Barbara has successfully introduced a Bill into the House of Commons which aims to exempt unpaid family carers and those needing overnight care from the Bedroom Tax.
Figures from the Department of Work and Pensions show that at least 60,000 carers are affected by the Bedroom Tax. This figure only includes those people in receipt of a Carers Allowance or those with an underlying entitlement to Carer’s Allowance. Other carers who work part-time are also affected by Bedroom Tax.
The Government’s policy objectives for the Bedroom Tax make it illogical as well as unfair when applied to carers. One of the objectives was to “improve work-incentives for working-age claimants”, meaning that people could move into work or try to work more hours to pay the Bedroom Tax. However, many unpaid family carers have had to cut back their hours or give up work to enable them to care.
The Bill is now listed for Second Reading on 21st November, alongside other Private Members Bills.
“The failure to exempt carers from the Bedroom Tax shows the Coalition Government’s complete disregard for fairness.
“The 60,000 carers affected include many of those with the heaviest caring workload.
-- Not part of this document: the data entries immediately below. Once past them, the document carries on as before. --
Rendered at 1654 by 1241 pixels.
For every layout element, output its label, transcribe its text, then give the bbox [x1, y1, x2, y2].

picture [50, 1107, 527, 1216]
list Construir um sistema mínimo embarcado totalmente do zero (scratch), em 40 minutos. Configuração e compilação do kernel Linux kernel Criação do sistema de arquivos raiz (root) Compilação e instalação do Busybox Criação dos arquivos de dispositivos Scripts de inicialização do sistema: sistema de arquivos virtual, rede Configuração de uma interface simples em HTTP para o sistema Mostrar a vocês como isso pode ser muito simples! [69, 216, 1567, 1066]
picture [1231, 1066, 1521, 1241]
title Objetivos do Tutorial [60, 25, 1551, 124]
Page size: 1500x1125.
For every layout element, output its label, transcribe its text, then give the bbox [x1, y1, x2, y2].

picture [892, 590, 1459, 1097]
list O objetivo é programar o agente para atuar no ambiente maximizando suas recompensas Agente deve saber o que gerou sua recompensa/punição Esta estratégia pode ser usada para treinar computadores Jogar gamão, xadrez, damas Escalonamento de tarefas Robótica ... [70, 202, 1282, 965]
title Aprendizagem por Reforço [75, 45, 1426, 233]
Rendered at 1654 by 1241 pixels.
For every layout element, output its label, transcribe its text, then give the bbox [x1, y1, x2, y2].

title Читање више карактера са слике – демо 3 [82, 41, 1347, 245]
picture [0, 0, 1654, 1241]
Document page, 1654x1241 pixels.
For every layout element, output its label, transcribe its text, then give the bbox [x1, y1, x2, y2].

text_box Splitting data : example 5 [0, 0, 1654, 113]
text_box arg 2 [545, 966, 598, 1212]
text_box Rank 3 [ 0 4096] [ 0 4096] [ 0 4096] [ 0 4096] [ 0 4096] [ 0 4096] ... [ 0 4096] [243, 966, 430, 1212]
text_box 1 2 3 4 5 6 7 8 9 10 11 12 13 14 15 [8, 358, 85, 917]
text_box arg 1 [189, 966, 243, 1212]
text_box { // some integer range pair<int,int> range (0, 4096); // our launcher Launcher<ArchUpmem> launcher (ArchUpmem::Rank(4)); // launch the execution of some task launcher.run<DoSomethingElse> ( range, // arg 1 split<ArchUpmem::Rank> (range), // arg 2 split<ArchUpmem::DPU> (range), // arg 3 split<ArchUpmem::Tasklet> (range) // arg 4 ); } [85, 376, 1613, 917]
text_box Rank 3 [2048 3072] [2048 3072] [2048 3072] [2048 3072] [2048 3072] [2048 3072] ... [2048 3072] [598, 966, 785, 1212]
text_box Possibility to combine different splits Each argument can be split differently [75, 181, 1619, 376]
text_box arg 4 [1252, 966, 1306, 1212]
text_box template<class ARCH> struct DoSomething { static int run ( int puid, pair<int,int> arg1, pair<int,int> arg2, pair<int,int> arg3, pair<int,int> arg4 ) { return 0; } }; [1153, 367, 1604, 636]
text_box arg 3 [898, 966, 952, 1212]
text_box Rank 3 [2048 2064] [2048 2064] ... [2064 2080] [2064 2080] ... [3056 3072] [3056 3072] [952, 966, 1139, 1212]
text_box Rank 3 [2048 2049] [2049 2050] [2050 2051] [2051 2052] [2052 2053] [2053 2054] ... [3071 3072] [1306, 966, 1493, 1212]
They are already caring for 35 hours a week or more and to expect them to work extra hours to pay the Bedroom Tax is completely unrealistic.
“Many carers have had to give up well-paid jobs to care for their loved ones and expecting them to find the cash to pay the Bedroom Tax as well is an insult to these hardworking family carers. The Bedroom Tax puts an additional financial burden on carers and does not take into account why the health and care needs of the person cared for may result in the need for an additional bedroom.
“My Bill is a simple, common-sense measure to protect carers from the impact of this unfair policy. We owe it to carers to remove this financial burden, which should never have been imposed on them.”